History of Advertising in the Early 20th Century

About the history of advertising in the early 20th century or 1900s, birth of copy writing, World War I ads, Ford uses advertising.


In 1900, Albert D. Lasker, who became one of America's leading advertising practitioners, turned copywriting into a big business. From then on, the production of carefully researched and constructed ad copy became perhaps the central concern of advertisers. This was the beginning of the persuasive, hard-sell era. Lasker and his partner, Claude Hopkins, "researched" market areas and found out what people wanted from products. Then they advertised that their client's product offered exactly those characteristics desired.
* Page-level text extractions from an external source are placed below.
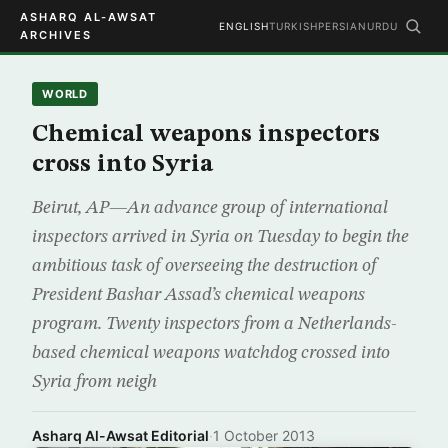
ASHARQ AL-AWSAT
ENGLISH
TURKISH
PERSIAN
URDU
ARCHIVES
WORLD
Chemical weapons inspectors
cross into Syria
Beirut, AP—An advance group of international
inspectors arrived in Syria on Tuesday to begin the
ambitious task of overseeing the destruction of
President Bashar Assad’s chemical weapons
program. Twenty inspectors from a Netherlands-
based chemical weapons watchdog crossed into
Syria from neigh
Asharq Al-Awsat Editorial
·
1 October 2013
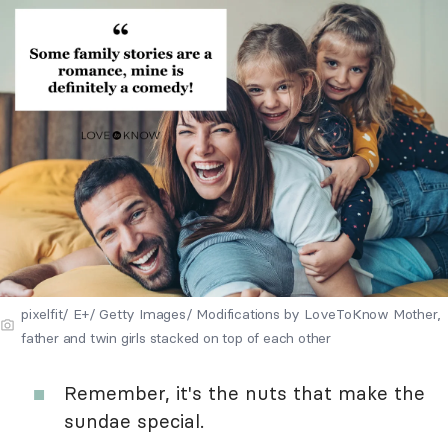
pixelfit/ E+/ Getty Images/ Modifications by LoveToKnow Mother,
father and twin girls stacked on top of each other
Remember, it's the nuts that make the
sundae special.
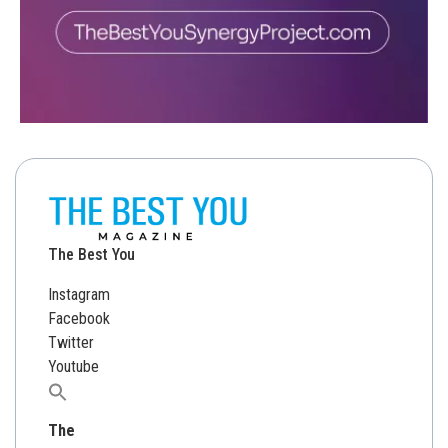
The Best You
Instagram
Facebook
Twitter
Youtube
Search
for:
The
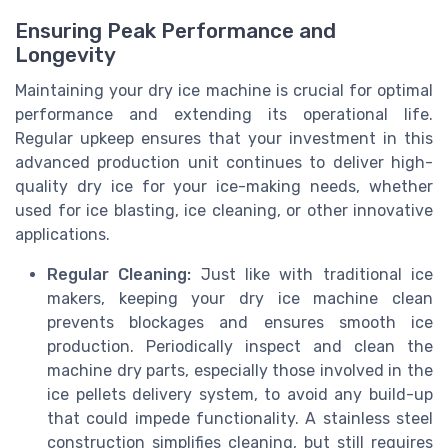
Ensuring Peak Performance and
Longevity
Maintaining your dry ice machine is crucial for optimal
performance and extending its operational life.
Regular upkeep ensures that your investment in this
advanced production unit continues to deliver high-
quality dry ice for your ice-making needs, whether
used for ice blasting, ice cleaning, or other innovative
applications.
Regular Cleaning:
Just like with traditional ice
makers, keeping your dry ice machine clean
prevents blockages and ensures smooth ice
production. Periodically inspect and clean the
machine dry parts, especially those involved in the
ice pellets delivery system, to avoid any build-up
that could impede functionality. A stainless steel
construction simplifies cleaning, but still requires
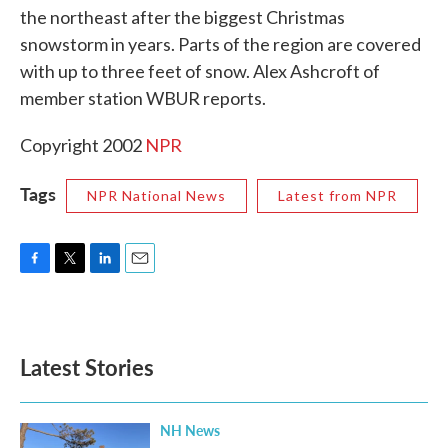
the northeast after the biggest Christmas
o
e
d
o
r
I
snowstorm in years. Parts of the region are covered
k
n
with up to three feet of snow. Alex Ashcroft of
member station WBUR reports.
Copyright 2002
NPR
Tags
NPR National News
Latest from NPR
F
T
L
E
a
w
i
m
c
i
n
a
e
t
k
i
b
t
e
l
Latest Stories
o
e
d
o
r
I
k
n
NH News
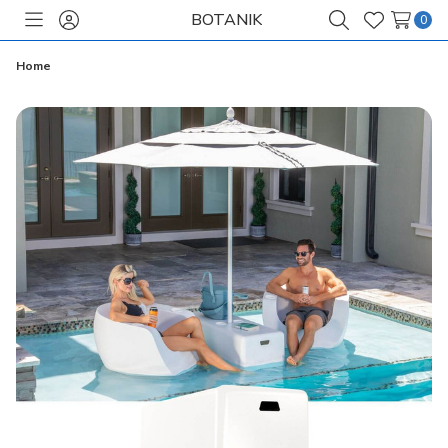
BOTANIK
0
Toggle
Sign
Search
Wish
menu
in
Lists
Home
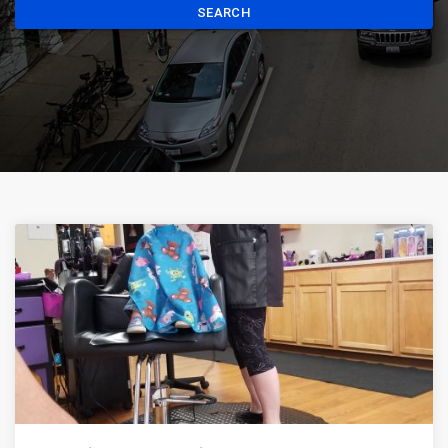
SEARCH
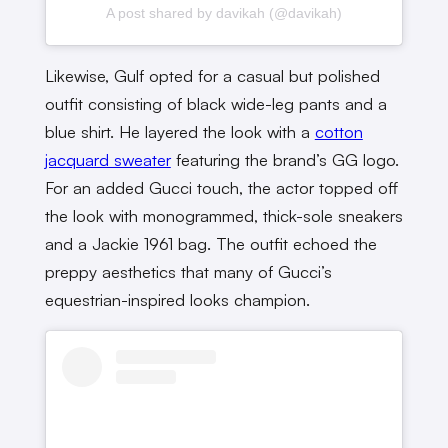
A post shared by davikah (@davikah)
Likewise, Gulf opted for a casual but polished
outfit consisting of black wide-leg pants and a
blue shirt. He layered the look with a
cotton
jacquard sweater
featuring the brand’s GG logo.
For an added Gucci touch, the actor topped off
the look with monogrammed, thick-sole sneakers
and a Jackie 1961 bag. The outfit echoed the
preppy aesthetics that many of Gucci’s
equestrian-inspired looks champion.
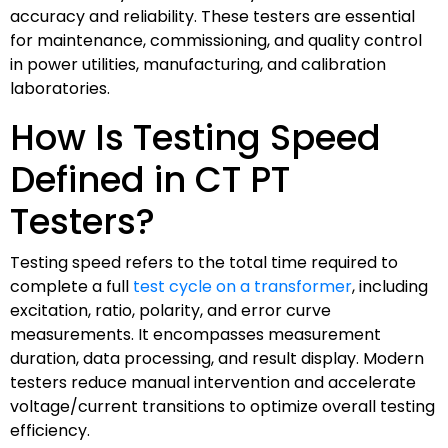
accuracy and reliability. These testers are essential
for maintenance, commissioning, and quality control
in power utilities, manufacturing, and calibration
laboratories.
How Is Testing Speed
Defined in CT PT
Testers?
Testing speed refers to the total time required to
complete a full
test cycle on a transformer
, including
excitation, ratio, polarity, and error curve
measurements. It encompasses measurement
duration, data processing, and result display. Modern
testers reduce manual intervention and accelerate
voltage/current transitions to optimize overall testing
efficiency.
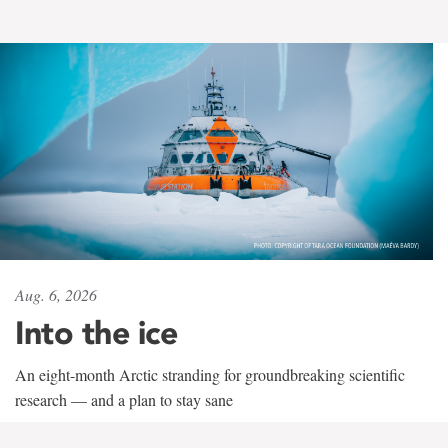
Aug. 6, 2026
Into the ice
An eight-month Arctic stranding for groundbreaking scientific
research — and a plan to stay sane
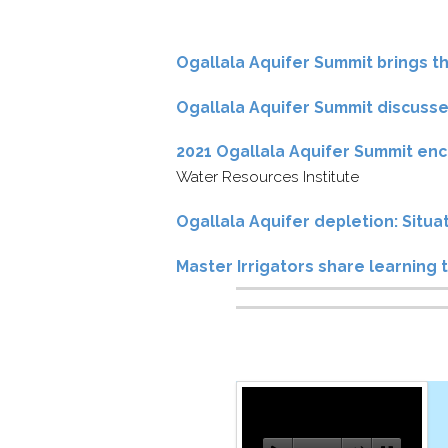
Ogallala Aquifer Summit brings t
Ogallala Aquifer Summit discusses
2021 Ogallala Aquifer Summit enc
Water Resources Institute
Ogallala Aquifer depletion: Situ
Master Irrigators share learning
During the 1st years of the 20th century, the Ford Motor Company produced thousands of cars, accompanied by extensive free publicity as well as carefully planned advertising. By 1928, 15 million Model Ts had been sold. A 1906 ad read: "We are making 40,000 cylinders, 10,000 engines, 40,000 wheels, 20,000 axles, 10,000 bodies, 10,000 of every part that goes into the car--think of it! For this car we buy exactly 40,000 spark plugs, 10,000 spark coils, 40,000 tires, all exactly alike."

During W. W. I, advertising was used effectively in Britain to marshal war energies--enlistments, conservation, etc. The same approach was used in the U.S., but not quite so successfully. Wartime references also infiltrated commercial ads, such as an ad for Cat's Paw Rubber Heels based on the slogan "Stepping On to Victory." Here is the text of a poster that was distributed by the British Government and its ad agencies: "1) Have you a Butler, Groom, Chauffeur, Gardener or Gamekeeper serving you who at this moment should be serving your King and Country? 2) Have you a man serving at your table who should be serving a gun? 3) Have you a man digging your garden who should be digging trenches? 4) Have you a man driving your car who should be driving a transport wagon? 5) Have you a man preserving your game who should be helping to preserve your country? A great responsibility rests on you. Will you sacrifice your personal convenience for your Country's need? Ask your men to enlist today."

An American W.W. I ad shows a smiling doughboy smoking a White Owl. "Did I bayonet my 1st Hun? Sure! How did it feel? It doesn't feel! There he is. There you are. One of you has got to go. I preferred to stay. . . . Bullets and bayonets are the only kind of lingo a Hun can understand!"